No, rage might not be the answer yet, though his Volcanic Fury was always a nice Hail Mary. How would they fare if he brought the cavern down? He must have chuckled or grinned at the thought because Arona hissed, “Something funny? Are you going to stand there all day? Take your medicine! If you’re afraid, just use your Lifesaver now and save us the trouble!”
Victor chuckled and gently twisted his hands on Lifedrinker’s haft, forming the pattern to summon his coyotes. He had to assume that his protection would fade as soon as he cast it, so he knew he had to be ready. Still, he wanted to catch them off guard, so he began pacing back and forth, carefully avoiding the platform's edge.
“Sora, I feel sorry for you a little bit, and I feel like I’d be bummed if you died, so let me just say, if you start to hear something that scares the living shit out of you, that literally starts to make your bowels turn to water, do me a favor, and use your Lifesaver. I don’t want to kill you.” Victor had heard plenty of accounts of what people in his own army had thought of the sounds he’d made during some of the battles they’d waged.
“I . . .” she started to say, but Victor cut her off, not done planting his seeds of doubt.
“Actually, that goes for all of you. I don’t know any of you enough to hate you yet. I can’t promise the System will be able to pull you away fast enough if I get my hooks into you. Honestly, if you all back down now, I might just walk past and finish the dungeon, and you can escape this whole thing without any losses. I won’t even make you use your Lifesavers. What do you say?” As he posed the question, Victor had three spell patterns ready to go, the most he’d ever prepared all at once. He was surprised by how easy it had been.

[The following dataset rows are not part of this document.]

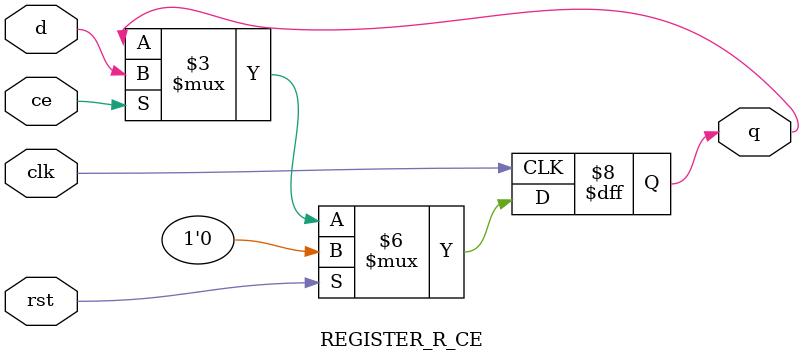
<source format=sv>
module REGISTER #(
    parameter N = 1
) (
    output reg [N-1:0] q,
    input [N-1:0] d,
    input clk
);
  initial q = {N{1'b0}};
  always @(posedge clk) q <= d;
endmodule  // REGISTER

// Register with clock enable
module REGISTER_CE #(
    parameter N = 1
) (
    output reg [N-1:0] q,
    input [N-1:0] d,
    input ce,
    input clk
);
  initial q = {N{1'b0}};
  always @(posedge clk) if (ce) q <= d;
endmodule  // REGISTER_CE

// Register with reset value
module REGISTER_R #(
    parameter N = 1,
    parameter INIT = {N{1'b0}}
) (
    output reg [N-1:0] q,
    input [N-1:0] d,
    input rst,
    input clk
);
  initial q = INIT;
  always @(posedge clk)
    if (rst) q <= INIT;
    else q <= d;
endmodule  // REGISTER_R

// Register with reset and clock enable
//  Reset works independently of clock enable
module REGISTER_R_CE #(
    parameter N = 1,
    parameter INIT = {N{1'b0}}
) (
    output reg [N-1:0] q,
    input [N-1:0] d,
    input rst,
    input ce,
    input clk
);
  initial q = INIT;
  always @(posedge clk)
    if (rst) q <= INIT;
    else if (ce) q <= d;
endmodule  // REGISTER_R_CE

</source>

“I think you’re a fool who knows far too little about the world,” the hatchet-wielding woman said.
Arona lifted a hand, “Don’t feed his ego with an answer, Valeska . . .” Her words were cut short as harsh growls erupted behind her. Victor’s rage-attuned coyotes sprang out of red pools of Energy, leaping at his urgent instructions to attack his foes, one for each. Meanwhile, he cast Energy Charge using glory-attuned Energy, streaking in a shower of golden sparks at the man in green. He wasn’t sure why he’d chosen him as his first target, but something about him being attuned to nature made Victor think of grasping vines, thorn patches, and other things that might slow him. So, even before his coyote could leap at the man, Victor crashed into him.
The impact was tremendous, and his glory-attuned Energy rapidly depleted as it protected him from the damage. Elandor, too, used some sort of defensive spell; a brilliant green shell erupted around him, and the force of Victor’s impact washed over it, throwing up dust, shattering a nearby stalagmite, and sending Sora reeling. Victor didn’t wait to see or experience any of that. As soon as he impacted the man’s shield, he bunched his legs and fired off Titanic Leap, angling into the forest of enormous stalagmites. While he soared through the air, he cast his third prepared spell: Aspect of Terror.